Give back every line of the data, word for word.

◆ ◆ ◆ ◆

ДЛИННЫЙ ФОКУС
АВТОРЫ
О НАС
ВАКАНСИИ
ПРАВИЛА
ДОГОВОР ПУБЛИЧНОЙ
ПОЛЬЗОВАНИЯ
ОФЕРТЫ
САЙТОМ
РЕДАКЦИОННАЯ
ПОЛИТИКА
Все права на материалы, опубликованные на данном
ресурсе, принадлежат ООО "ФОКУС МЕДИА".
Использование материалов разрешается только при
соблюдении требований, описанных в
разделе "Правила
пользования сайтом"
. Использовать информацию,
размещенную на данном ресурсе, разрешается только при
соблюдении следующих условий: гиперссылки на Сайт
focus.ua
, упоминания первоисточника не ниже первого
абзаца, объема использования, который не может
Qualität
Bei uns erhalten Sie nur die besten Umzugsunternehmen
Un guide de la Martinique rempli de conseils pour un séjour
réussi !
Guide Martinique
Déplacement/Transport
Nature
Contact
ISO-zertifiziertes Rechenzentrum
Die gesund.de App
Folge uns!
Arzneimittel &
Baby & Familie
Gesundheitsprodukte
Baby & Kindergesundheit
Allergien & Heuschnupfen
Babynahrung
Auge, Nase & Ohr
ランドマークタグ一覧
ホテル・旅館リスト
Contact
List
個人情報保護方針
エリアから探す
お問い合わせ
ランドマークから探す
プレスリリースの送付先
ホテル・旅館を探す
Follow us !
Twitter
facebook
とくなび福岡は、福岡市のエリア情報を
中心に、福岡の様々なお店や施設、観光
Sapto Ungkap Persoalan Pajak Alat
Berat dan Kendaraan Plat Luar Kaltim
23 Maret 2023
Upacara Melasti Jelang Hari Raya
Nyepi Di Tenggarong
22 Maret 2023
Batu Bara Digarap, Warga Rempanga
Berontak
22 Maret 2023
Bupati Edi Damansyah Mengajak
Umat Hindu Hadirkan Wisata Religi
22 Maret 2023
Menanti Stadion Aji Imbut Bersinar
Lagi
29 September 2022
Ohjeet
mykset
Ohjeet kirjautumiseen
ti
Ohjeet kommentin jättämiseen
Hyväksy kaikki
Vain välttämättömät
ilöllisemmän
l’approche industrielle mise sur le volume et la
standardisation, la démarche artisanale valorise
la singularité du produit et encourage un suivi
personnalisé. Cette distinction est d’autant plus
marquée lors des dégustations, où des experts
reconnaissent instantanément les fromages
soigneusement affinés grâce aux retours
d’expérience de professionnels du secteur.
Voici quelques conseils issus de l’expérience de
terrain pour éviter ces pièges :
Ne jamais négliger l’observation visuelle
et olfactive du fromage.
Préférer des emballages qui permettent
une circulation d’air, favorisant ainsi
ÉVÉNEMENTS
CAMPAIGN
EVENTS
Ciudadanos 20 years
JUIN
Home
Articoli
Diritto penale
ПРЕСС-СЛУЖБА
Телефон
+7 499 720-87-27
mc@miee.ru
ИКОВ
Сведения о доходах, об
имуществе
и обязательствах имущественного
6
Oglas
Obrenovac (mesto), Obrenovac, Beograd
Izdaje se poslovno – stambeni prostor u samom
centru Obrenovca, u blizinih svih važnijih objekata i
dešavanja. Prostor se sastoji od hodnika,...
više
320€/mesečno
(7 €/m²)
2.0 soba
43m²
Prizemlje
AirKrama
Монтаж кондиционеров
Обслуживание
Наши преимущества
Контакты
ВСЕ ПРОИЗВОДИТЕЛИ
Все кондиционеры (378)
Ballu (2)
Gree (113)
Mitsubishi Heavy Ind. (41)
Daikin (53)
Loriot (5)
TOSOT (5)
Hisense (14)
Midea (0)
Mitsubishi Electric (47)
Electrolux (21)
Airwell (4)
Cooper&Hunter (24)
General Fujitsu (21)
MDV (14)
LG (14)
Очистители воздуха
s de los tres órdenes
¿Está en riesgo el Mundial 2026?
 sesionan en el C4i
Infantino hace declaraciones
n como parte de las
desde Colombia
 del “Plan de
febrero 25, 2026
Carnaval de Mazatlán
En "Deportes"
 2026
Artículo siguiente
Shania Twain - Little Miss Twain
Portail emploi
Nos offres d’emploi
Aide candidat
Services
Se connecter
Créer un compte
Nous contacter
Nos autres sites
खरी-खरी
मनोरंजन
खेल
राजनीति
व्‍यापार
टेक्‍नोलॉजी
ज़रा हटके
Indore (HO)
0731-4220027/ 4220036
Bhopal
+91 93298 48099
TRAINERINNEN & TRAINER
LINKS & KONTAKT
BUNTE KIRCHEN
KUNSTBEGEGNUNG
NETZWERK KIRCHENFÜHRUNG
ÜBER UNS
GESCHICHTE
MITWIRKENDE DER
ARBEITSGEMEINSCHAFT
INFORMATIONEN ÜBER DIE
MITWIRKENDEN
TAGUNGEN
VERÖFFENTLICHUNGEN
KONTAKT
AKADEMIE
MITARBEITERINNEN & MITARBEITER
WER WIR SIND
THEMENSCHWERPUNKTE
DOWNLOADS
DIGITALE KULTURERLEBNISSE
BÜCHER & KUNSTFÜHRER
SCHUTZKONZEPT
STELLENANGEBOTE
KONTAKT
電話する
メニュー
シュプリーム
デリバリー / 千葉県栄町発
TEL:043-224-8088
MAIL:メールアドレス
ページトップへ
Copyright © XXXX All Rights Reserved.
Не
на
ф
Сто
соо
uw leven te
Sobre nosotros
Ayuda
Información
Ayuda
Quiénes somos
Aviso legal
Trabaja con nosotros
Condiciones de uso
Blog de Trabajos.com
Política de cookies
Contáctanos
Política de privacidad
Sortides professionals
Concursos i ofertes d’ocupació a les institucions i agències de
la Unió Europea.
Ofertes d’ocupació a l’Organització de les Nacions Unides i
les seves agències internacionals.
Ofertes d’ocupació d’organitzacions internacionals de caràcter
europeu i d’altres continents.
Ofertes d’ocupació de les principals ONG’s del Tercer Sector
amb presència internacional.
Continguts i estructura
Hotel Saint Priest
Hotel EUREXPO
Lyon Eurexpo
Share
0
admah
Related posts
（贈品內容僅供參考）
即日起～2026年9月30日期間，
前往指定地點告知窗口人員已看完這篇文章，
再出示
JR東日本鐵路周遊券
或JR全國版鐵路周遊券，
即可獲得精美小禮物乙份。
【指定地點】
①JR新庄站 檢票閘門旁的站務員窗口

◆ ◆ ◆ ◆

■ ANSWER BOX:
ДЛИННЫЙ ФОКУС
АВТОРЫ
О НАС
ВАКАНСИИ
ПРАВИЛА
ДОГОВОР ПУБЛИЧНОЙ
ПОЛЬЗОВАНИЯ
ОФЕРТЫ
САЙТОМ
РЕДАКЦИОННАЯ
ПОЛИТИКА
Все права на материалы, опубликованные на данном
ресурсе, принадлежат ООО "ФОКУС МЕДИА".
Использование материалов разрешается только при
соблюдении требований, описанных в
разделе "Правила
пользования сайтом"
. Использовать информацию,
размещенную на данном ресурсе, разрешается только при
соблюдении следующих условий: гиперссылки на Сайт
focus.ua
, упоминания первоисточника не ниже первого
абзаца, объема использования, который не может
Qualität
Bei uns erhalten Sie nur die besten Umzugsunternehmen
Un guide de la Martinique rempli de conseils pour un séjour
réussi !
Guide Martinique
Déplacement/Transport
Nature
Contact
ISO-zertifiziertes Rechenzentrum
Die gesund.de App
Folge uns!
Arzneimittel &
Baby & Familie
Gesundheitsprodukte
Baby & Kindergesundheit
Allergien & Heuschnupfen
Babynahrung
Auge, Nase & Ohr
ランドマークタグ一覧
ホテル・旅館リスト
Contact
List
個人情報保護方針
エリアから探す
お問い合わせ
ランドマークから探す
プレスリリースの送付先
ホテル・旅館を探す
Follow us !
Twitter
facebook
とくなび福岡は、福岡市のエリア情報を
中心に、福岡の様々なお店や施設、観光
Sapto Ungkap Persoalan Pajak Alat
Berat dan Kendaraan Plat Luar Kaltim
23 Maret 2023
Upacara Melasti Jelang Hari Raya
Nyepi Di Tenggarong
22 Maret 2023
Batu Bara Digarap, Warga Rempanga
Berontak
22 Maret 2023
Bupati Edi Damansyah Mengajak
Umat Hindu Hadirkan Wisata Religi
22 Maret 2023
Menanti Stadion Aji Imbut Bersinar
Lagi
29 September 2022
Ohjeet
mykset
Ohjeet kirjautumiseen
ti
Ohjeet kommentin jättämiseen
Hyväksy kaikki
Vain välttämättömät
ilöllisemmän
l’approche industrielle mise sur le volume et la
standardisation, la démarche artisanale valorise
la singularité du produit et encourage un suivi
personnalisé. Cette distinction est d’autant plus
marquée lors des dégustations, où des experts
reconnaissent instantanément les fromages
soigneusement affinés grâce aux retours
d’expérience de professionnels du secteur.
Voici quelques conseils issus de l’expérience de
terrain pour éviter ces pièges :
Ne jamais négliger l’observation visuelle
et olfactive du fromage.
Préférer des emballages qui permettent
une circulation d’air, favorisant ainsi
ÉVÉNEMENTS
CAMPAIGN
EVENTS
Ciudadanos 20 years
JUIN
Home
Articoli
Diritto penale
ПРЕСС-СЛУЖБА
Телефон
+7 499 720-87-27
mc@miee.ru
ИКОВ
Сведения о доходах, об
имуществе
и обязательствах имущественного
6
Oglas
Obrenovac (mesto), Obrenovac, Beograd
Izdaje se poslovno – stambeni prostor u samom
centru Obrenovca, u blizinih svih važnijih objekata i
dešavanja. Prostor se sastoji od hodnika,...
više
320€/mesečno
(7 €/m²)
2.0 soba
43m²
Prizemlje
AirKrama
Монтаж кондиционеров
Обслуживание
Наши преимущества
Контакты
ВСЕ ПРОИЗВОДИТЕЛИ
Все кондиционеры (378)
Ballu (2)
Gree (113)
Mitsubishi Heavy Ind. (41)
Daikin (53)
Loriot (5)
TOSOT (5)
Hisense (14)
Midea (0)
Mitsubishi Electric (47)
Electrolux (21)
Airwell (4)
Cooper&Hunter (24)
General Fujitsu (21)
MDV (14)
LG (14)
Очистители воздуха
s de los tres órdenes
¿Está en riesgo el Mundial 2026?
 sesionan en el C4i
Infantino hace declaraciones
n como parte de las
desde Colombia
 del “Plan de
febrero 25, 2026
Carnaval de Mazatlán
En "Deportes"
 2026
Artículo siguiente
Shania Twain - Little Miss Twain
Portail emploi
Nos offres d’emploi
Aide candidat
Services
Se connecter
Créer un compte
Nous contacter
Nos autres sites
खरी-खरी
मनोरंजन
खेल
राजनीति
व्‍यापार
टेक्‍नोलॉजी
ज़रा हटके
Indore (HO)
0731-4220027/ 4220036
Bhopal
+91 93298 48099
TRAINERINNEN & TRAINER
LINKS & KONTAKT
BUNTE KIRCHEN
KUNSTBEGEGNUNG
NETZWERK KIRCHENFÜHRUNG
ÜBER UNS
GESCHICHTE
MITWIRKENDE DER
ARBEITSGEMEINSCHAFT
INFORMATIONEN ÜBER DIE
MITWIRKENDEN
TAGUNGEN
VERÖFFENTLICHUNGEN
KONTAKT
AKADEMIE
MITARBEITERINNEN & MITARBEITER
WER WIR SIND
THEMENSCHWERPUNKTE
DOWNLOADS
DIGITALE KULTURERLEBNISSE
BÜCHER & KUNSTFÜHRER
SCHUTZKONZEPT
STELLENANGEBOTE
KONTAKT
電話する
メニュー
シュプリーム
デリバリー / 千葉県栄町発
TEL:043-224-8088
MAIL:メールアドレス
ページトップへ
Copyright © XXXX All Rights Reserved.
Не
на
ф
Сто
соо
uw leven te
Sobre nosotros
Ayuda
Información
Ayuda
Quiénes somos
Aviso legal
Trabaja con nosotros
Condiciones de uso
Blog de Trabajos.com
Política de cookies
Contáctanos
Política de privacidad
Sortides professionals
Concursos i ofertes d’ocupació a les institucions i agències de
la Unió Europea.
Ofertes d’ocupació a l’Organització de les Nacions Unides i
les seves agències internacionals.
Ofertes d’ocupació d’organitzacions internacionals de caràcter
europeu i d’altres continents.
Ofertes d’ocupació de les principals ONG’s del Tercer Sector
amb presència internacional.
Continguts i estructura
Hotel Saint Priest
Hotel EUREXPO
Lyon Eurexpo
Share
0
admah
Related posts
（贈品內容僅供參考）
即日起～2026年9月30日期間，
前往指定地點告知窗口人員已看完這篇文章，
再出示
JR東日本鐵路周遊券
或JR全國版鐵路周遊券，
即可獲得精美小禮物乙份。
【指定地點】
①JR新庄站 檢票閘門旁的站務員窗口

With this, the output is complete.